**演習用本文**
────────────────────────────────────────
株式会社岡田商会
設立:1980年
所在地:大阪府
事業内容:印鑑・スタンプ製造販売、オリジナル商品企画開発、IPライセンス商品展開、PR支援事業
取締役:岡山耕二郎氏
https://okada-shokai.co.jp/
デジタル化の波が押し寄せ、ハンコの需要が減少している現代。
印鑑業界は年間10%という市場縮小に直面している。
多くの企業が苦境に立たされる中、大阪に本社を構える株式会社岡田商会は、伝統的な印鑑製造業から「推し活」「アニメグッズ」といった成長市場への大胆なピボット戦略で注目を集めている。
同社を率いるのは、神戸大学国際文化学部出身の岡山耕二郎取締役。家業承継への想いを胸に、月100万円の赤字という倒産寸前の危機を乗り越え、IPライセンス商品で V字回復を果たした革新的リーダーだ。
年間10〜20%成長を続けるアニメグッズ市場において、ポケモン、手塚治虫作品、僕のヒーローアカデミアなど、誰もが知る人気キャラクターとのコラボ商品を次々と世に送り出している。
今回のインタビューでは、伝統ある家業をどのように現代に適応させ、次世代へと繋いでいくのか。事業承継への深い想いと共に、その戦略の全貌を語っていただいた。
岡山氏の事業承継への道のりは、幼少期から始まっていた。
父親が社長、母親が経理を担う共働き家庭で育った岡山氏は、両親の働く姿を間近で見続けてきた。
「父が社長で母が経理という環境で、両親がずっと共働きで会社を支えてきました。小さい頃から両親の背中をずっと見ていて、家にいることも少なかったですし、平日は夜遅くに帰ってきて、また朝早くに出ていくような生活でした。」
────────────────────────────────────────
**データ欄**
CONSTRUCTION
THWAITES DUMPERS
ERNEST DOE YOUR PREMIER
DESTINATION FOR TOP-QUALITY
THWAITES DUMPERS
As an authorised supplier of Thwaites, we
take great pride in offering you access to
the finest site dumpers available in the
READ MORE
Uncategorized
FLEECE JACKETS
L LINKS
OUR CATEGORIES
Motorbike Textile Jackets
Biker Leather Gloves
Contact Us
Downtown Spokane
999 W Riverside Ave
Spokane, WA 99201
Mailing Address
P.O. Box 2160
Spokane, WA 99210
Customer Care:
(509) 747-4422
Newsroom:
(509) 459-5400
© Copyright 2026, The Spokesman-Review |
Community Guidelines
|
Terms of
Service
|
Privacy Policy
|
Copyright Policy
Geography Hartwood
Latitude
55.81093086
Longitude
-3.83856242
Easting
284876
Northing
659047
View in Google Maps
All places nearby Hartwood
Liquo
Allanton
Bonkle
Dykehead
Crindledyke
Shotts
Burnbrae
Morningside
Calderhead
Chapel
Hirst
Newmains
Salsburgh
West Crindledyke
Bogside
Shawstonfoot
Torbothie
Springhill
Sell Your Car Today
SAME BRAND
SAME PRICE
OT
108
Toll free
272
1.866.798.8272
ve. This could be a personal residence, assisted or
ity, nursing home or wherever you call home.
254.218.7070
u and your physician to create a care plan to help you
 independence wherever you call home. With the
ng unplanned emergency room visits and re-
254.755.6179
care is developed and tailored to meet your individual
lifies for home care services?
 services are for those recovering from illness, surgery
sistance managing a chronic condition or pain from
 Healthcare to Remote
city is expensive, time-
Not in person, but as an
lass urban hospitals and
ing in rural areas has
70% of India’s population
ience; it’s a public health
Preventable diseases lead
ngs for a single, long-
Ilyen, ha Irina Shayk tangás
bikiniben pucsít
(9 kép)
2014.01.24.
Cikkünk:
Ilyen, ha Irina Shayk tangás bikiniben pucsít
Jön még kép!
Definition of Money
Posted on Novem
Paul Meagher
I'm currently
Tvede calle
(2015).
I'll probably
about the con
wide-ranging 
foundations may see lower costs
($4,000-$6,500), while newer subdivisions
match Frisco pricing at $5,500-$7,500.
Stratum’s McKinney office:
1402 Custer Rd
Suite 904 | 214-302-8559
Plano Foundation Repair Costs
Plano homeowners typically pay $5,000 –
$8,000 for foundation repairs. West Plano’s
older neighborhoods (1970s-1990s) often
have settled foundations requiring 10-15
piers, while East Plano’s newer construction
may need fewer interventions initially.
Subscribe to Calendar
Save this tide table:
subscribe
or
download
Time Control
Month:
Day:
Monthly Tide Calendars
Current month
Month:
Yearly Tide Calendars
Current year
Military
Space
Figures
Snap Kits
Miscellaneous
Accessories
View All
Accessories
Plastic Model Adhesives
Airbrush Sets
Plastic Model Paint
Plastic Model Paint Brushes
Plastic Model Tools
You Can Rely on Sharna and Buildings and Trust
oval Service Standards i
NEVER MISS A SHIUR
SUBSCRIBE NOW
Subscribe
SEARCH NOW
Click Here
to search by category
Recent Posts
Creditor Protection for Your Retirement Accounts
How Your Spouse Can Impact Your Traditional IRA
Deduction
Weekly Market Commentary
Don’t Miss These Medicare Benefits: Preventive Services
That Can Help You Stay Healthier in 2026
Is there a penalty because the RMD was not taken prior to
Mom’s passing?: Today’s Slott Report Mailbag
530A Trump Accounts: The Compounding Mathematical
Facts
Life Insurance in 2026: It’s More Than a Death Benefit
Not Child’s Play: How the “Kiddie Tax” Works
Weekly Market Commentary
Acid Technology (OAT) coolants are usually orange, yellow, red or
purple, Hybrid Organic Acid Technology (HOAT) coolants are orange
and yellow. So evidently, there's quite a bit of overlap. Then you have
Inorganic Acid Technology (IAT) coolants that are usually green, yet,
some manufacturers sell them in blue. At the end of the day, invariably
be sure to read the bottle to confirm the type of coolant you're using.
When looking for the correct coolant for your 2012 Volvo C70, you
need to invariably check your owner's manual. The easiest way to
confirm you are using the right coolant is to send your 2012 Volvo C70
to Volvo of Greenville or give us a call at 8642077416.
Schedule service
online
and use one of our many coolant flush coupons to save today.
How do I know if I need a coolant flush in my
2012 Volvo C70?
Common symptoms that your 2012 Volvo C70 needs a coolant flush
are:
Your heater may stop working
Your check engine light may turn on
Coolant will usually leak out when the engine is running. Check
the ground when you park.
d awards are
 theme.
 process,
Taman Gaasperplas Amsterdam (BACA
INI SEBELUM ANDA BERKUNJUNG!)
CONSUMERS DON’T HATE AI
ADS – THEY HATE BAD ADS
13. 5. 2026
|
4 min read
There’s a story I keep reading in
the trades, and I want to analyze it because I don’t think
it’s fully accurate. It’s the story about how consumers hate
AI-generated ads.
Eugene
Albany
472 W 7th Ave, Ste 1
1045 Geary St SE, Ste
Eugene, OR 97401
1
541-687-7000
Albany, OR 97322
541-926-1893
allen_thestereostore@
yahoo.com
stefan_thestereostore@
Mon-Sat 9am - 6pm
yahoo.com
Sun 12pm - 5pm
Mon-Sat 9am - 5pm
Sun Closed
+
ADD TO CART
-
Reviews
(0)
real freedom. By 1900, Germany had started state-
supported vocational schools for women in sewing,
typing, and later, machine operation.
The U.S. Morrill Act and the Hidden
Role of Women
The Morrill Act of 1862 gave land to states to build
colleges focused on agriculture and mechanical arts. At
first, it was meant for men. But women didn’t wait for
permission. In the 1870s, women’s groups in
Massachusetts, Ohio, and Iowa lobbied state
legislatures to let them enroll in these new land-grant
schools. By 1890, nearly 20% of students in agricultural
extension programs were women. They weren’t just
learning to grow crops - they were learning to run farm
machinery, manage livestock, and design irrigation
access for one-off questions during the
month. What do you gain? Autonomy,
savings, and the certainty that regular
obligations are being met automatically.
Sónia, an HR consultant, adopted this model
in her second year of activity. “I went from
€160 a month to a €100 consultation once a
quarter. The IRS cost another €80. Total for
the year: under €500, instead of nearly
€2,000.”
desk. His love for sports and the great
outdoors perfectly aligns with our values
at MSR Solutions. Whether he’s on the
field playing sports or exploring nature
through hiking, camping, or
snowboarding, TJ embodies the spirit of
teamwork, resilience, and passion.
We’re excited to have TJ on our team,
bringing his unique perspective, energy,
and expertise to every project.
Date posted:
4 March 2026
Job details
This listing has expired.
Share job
────────────────────────────────────────
**作業内容**
1 – エントリの先頭から「(509) 459-5400」を含む行までを、その行も含めて一字一句変えずに書き写してください。
2 – 岡田商会の事業承継を扱ったインタビュー記事を、最後の文の後から書き継いでください。

**回答結果**
1 –
CONSTRUCTION
THWAITES DUMPERS
ERNEST DOE YOUR PREMIER
DESTINATION FOR TOP-QUALITY
THWAITES DUMPERS
As an authorised supplier of Thwaites, we
take great pride in offering you access to
the finest site dumpers available in the
READ MORE
Uncategorized
FLEECE JACKETS
L LINKS
OUR CATEGORIES
Motorbike Textile Jackets
Biker Leather Gloves
Contact Us
Downtown Spokane
999 W Riverside Ave
Spokane, WA 99201
Mailing Address
P.O. Box 2160
Spokane, WA 99210
Customer Care:
(509) 747-4422
Newsroom:
(509) 459-5400

2 –
他の家庭と比べて家族団らんの時間は少なかったものの、岡山氏は両親の仕事への献身的な姿勢に深い感銘を受けていた。
「なんか、これだけ仕事に打ち込めるのはかっこいいなみたいなことはずっと感じていました」と振り返る。
長男として生まれた岡山氏にとって、家業承継は自然な流れだった。小学生の頃から「うちの会社を継ぐことになるんだろうな」という漠然とした意識を持っていたという。
しかし、その意識をより強固なものにしたのは、岡山氏自身の体質的な事情があった。
岡山氏は5歳の時に重い病気の手術を受けた経験を持つ。
現在は完治しているものの、この病気の影響が家業選択の大きな要因となった。
「サラリーマンとして働くよりも、両親の会社に入って、親の目の届くところで働いた方が、体的にも心配はない」という判断から、高校時代には既に家業入りを決意していた。
神戸大学に進学した岡山氏だが、就職活動は一切行わなかった。書籍や言語が好きで選んだ学部だったため、経営の勉強は特にしていなかったが、家業への想いは揺らがなかった。
大学時代から同社でアルバイトを始め、製造現場でハンコ作りの基礎を学んでいた。
興味深いのは、大学の友人たちからの反応だった。「うち、両親がハンコのメーカーやってるから家業を継ぐ予定だ。」と話すと、複数の友人から「ハンコって将来あると思ってんの?」「本当に入って大丈夫?」と真顔で心配されたという。
しかし、岡山氏の決意は変わることはなかった。
岡田商会の創業は1964年、設立は1980年。当初は典型的なB2B事業として、国内の小売店に卸す事業を中心としていた。
街のハンコ屋さんが主要な販売先であり、安定した収益構造を築いていた。
しかし、2000年頃から業界に大きな変化の波が押し寄せた。
フランチャイズチェーンが台頭し、価格破壊が始まったのだ。
従来の販売ルートが次々と失われ、同社も危機的状況に追い込まれた。
岡山氏が大学を卒業した2000年頃、父親から告げられたのは厳しい現実だった。「ハンコ業界は斜陽だ、覚悟しておけ。」
しかし、この危機こそが同社の大変革の始まりとなった。
フランチャイズチェーンの脅威に対抗するため、岡山氏は父親と協議し、新規の販路拡大の為にネット通販事業への参入を決断した。
当時はまだインターネット黎明期で、ECサイトを手作りで構築するという困難な作業から始まった。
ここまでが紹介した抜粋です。